This glossary is far from complete. We are constantly adding math terms.
For instructions on adding new terms, please refer to Math Glossary Main Page
Definition
Ring
A non empty set [math]R[/math] is said to be a Ring with respect to two binary operations [math]+[/math] (called as addition) and [math].[/math] (called as multiplication) if it satisfies the following conditions:
 [math](R, +)[/math] is an abelian group,
 multiplication is associative: i.e. [math] x(yz) = (xy)z[/math] for all [math]x, y, z \in R [/math],
 the distributive laws: [math](x + y)z = x.z + y.z[/math] and [math] x(y + z) = x.y + x.z [/math] holds true for all [math] x, y, z \in R[/math]
Ring with identity:
If multiplication identity 1 exists then we say that [math]R[/math] is a ring with unity.
Commutative Ring:
If multiplication in [math]R[/math] is commutative then we say that [math]R[/math] is a commutative ring.
Unit Element:
An element a in [math]R[/math] is said to be a unit if there exists [math] b \in R [/math] such that [math] ab = ba = 1 [/math].
The set of all units in [math]R[/math] is denoted by [math]U(R)[/math]. The set [math]U(R)[/math] forms a group under multiplication.
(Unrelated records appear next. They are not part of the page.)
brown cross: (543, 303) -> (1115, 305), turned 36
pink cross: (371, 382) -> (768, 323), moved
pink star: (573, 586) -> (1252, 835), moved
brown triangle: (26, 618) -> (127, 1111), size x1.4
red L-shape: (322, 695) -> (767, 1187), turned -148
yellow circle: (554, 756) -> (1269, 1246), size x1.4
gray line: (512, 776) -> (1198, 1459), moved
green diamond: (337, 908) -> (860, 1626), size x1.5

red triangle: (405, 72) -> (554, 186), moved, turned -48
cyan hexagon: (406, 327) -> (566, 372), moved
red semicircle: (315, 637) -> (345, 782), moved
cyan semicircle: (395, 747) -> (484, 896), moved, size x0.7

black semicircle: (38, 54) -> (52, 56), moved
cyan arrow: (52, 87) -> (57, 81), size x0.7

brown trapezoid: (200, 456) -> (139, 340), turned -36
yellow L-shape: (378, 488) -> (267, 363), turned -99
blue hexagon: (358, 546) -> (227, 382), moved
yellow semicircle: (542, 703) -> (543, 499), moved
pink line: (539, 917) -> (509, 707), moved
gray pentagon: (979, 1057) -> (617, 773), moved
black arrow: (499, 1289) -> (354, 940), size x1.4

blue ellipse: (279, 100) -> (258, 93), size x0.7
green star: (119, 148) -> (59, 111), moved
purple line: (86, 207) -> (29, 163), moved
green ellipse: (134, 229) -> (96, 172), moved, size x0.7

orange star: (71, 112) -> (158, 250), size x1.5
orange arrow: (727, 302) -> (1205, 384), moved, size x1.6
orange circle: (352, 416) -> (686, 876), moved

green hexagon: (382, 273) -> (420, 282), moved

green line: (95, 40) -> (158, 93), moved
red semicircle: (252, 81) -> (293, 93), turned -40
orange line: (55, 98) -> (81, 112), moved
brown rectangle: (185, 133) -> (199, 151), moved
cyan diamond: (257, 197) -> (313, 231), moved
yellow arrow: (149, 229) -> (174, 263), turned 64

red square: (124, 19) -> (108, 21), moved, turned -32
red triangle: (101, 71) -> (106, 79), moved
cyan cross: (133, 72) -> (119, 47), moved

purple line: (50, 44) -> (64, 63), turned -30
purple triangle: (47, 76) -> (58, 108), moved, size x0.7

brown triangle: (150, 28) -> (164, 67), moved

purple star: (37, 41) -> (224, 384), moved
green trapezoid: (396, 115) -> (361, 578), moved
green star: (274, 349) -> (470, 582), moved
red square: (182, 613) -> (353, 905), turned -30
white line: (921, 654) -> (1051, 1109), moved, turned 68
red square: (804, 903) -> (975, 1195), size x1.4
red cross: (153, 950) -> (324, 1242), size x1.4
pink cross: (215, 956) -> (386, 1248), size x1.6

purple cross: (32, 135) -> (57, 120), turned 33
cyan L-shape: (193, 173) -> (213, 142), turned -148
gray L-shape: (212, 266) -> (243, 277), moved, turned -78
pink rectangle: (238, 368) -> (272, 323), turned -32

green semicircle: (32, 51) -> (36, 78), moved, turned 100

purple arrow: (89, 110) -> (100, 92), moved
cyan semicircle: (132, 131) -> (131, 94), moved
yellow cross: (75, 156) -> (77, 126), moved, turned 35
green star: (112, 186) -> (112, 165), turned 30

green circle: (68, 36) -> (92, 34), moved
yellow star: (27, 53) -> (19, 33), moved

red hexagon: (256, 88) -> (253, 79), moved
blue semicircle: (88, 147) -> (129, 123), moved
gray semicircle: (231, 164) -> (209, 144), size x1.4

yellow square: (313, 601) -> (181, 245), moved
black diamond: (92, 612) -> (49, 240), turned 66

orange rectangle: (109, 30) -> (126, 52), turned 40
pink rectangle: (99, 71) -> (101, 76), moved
Division Ring: If every nonzero element of [math]R[/math] is a unit then [math]R[/math] is called as a division ring.
Field: A commutative division ring is called as a Field.

Examples
 The set of integers [math] \mathbb Z [/math], the set of rationals [math] \mathbb Q [/math], the set of reals [math] \mathbb R [/math], the set of complex numbers [math]\mathbb C[/math] are all examples of commutative rings with identity. The sets [math]\mathbb Q, \mathbb R[/math] are division rings.
 Matrix Rings: The set M_{n}(R) which denotes the set of all [math]n\times n [/math] matrices with entries from ring R is called as a matrix ring with respect to usual addition and multiplication.